At the age of around eleven or twelve, my isolation first became a source of unhappiness to me. It seems to be at about that age inter-child relationships stop being based within the community of everyone who knows each other and begin to take place more within distinct social circles - or at least, that's what it felt like to me - and I wasn't in anyone's social circle. I had a vague sense of being less masculine than the other boys, but more than that I was, irrational though it sounds, frightened of socialising with them. I did want to be closer to them, however, and for several years I was very focused on one particular boy in my class, making fumbling, inexperienced attempts to be his friend. Often I would sit and imagine impossible situations that might facilitate this. He liked me, but he didn't understand me, and I never had the courage to try to see him outside school.

When we ended up in different classes I got over it with surprisingly little difficulty; it was almost as if my interest in him had developed to a different stage, and I needed a fresh start. I soon became fixated with another male teenager - we were teenagers by this stage - although by this stage I'd got my social skills more in order and had people I could describe as my friends, but I still felt I wanted something more from this one person. I did consider the possibility that I was in love with him, but rejected it for several reasons. Firstly, I certainly hadn't chosen sga, and I had a vague, incorrect assumption that I hadn't really thought about that sga was usually chosen. Secondly, I didn't want to engage in same gender behavior (sgb) with him; although, again, I wrongly assumed then (as most people seem to) that sgb among men consisted entirely of a certain practice I have always found and still do find repellent.

In other words, I can see now that neither of those reasons meant very much. Most importantly, however, I knew at the time that I couldn't be gay because I was beginning to develop sexual attraction to girls. There were several girls I found very attractive from a physical point of view and that I enjoyed looking at. Looking at it in retrospect, I can see that this was purely physical; I would happily have gone to bed with one of them, but I could never have shared my life with her. It was, nevertheless, opposite gender attraction (oga).

I spent the next few years rather confused, but looking back, I can see that there were some trends in my experiences. My romantic sga remained constant and my erotic oga shifted into almost exclusive sga. Bit by bit and, strangely, without much conscious choice being involved, I developed same gender identity (sgi).  There wasn't actually much conscious choice in my acceptance of this; the only moment I remember was when, just about to start my ????  (GCSEs) and with my future much on my mind, I looked at myself in the mirror in a rather clichéd mannerand said to myself, "I'm going to have to accept it. I'm gay." The day after that I changed my mind again, but I still remember it as a pivotal moment. After that, I pretty much had constant, if weak, sgi. I've been agnostic and politically liberal since I was old enough to hold my own opinions, so it wasn't all that hard for me to to accept it, if not to value it.

COMPLETE THE FOLLOWING:
[A] The personal account above writes out certain phrases in full and follows each with a lower-case abbreviation in parentheses. List every such phrase together with its abbreviation.
[B] According to the personal account, at about what age did the writer's isolation first become a source of unhappiness?
[C] Carry on the personal account about the writer's growing sense of identity, picking up after its final sentence.

Stored entries
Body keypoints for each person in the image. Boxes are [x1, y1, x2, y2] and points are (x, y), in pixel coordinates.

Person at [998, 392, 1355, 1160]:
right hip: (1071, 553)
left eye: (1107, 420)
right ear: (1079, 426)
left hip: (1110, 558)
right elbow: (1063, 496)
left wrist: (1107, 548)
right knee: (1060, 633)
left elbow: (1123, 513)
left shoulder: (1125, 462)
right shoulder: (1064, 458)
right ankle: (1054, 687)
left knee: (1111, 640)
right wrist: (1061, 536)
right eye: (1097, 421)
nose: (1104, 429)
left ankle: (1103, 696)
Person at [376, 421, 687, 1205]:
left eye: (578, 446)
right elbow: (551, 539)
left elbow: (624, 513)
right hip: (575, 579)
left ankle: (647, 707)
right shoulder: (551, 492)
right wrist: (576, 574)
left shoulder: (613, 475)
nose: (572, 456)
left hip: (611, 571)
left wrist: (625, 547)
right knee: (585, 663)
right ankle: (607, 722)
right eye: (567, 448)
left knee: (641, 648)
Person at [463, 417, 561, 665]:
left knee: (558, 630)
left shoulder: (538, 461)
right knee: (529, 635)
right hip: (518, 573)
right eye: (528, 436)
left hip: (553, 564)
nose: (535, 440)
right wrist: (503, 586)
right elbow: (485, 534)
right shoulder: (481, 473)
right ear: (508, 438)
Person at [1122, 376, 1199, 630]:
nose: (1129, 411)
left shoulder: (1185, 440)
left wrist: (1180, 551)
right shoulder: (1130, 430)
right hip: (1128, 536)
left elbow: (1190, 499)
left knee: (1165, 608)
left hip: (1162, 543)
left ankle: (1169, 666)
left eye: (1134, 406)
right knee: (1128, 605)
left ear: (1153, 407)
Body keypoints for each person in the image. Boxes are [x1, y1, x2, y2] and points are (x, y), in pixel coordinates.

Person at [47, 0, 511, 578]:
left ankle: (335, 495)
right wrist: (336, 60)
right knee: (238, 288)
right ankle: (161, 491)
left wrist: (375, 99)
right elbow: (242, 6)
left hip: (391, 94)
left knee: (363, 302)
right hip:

RESULTS FOR THE EXERCISE:
[A]
- same gender behavior (sgb)
- opposite gender attraction (oga)
- same gender identity (sgi)

[B] Around eleven or twelve.

[C]
I adopted what I consider a classic Side A position: sg* should be tolerated whether pathological or not because people with sga don't have a choice about any of it. Unable to contemplate the possibility that the loss of my oga might have been because of a failure to take an interest in the opposite sex, I told myself I was born gay and wrote off my oga as the product of the imagination of someone desperate to conform to heterosexist norms.

When I actually started reading about homosexuality, I had to question this. There were people who made good arguments that attraction were the result of upbringing or peer relationships. Even worse, there were people who claimed to have chosen sga. And worst of all, there were these strange creatures calling themselves "ex-gays" who claimed to have been able to develop oga where they had had none before. And I had, I was forced to admit, had oga. If more people heard about these people then they might expect me to change as well! I think it was while I was reading some ex-gay stories from the Internet that something finally clicked in my mind. This man was talking about how he'd experienced rejection from "the homosexual community" when he announced that he was giving up his sgi. His friends wouldn't speak to him, people thought he was a freak, etc. Thinking about things carefully, that seemed an awful lot like people's stories of what had happened when they announced their sgi. And thinking about things even more carefully, my own experiences did rather suggest that attractions could be rather more complex, or maybe even more fluid, than I'd made myself believe.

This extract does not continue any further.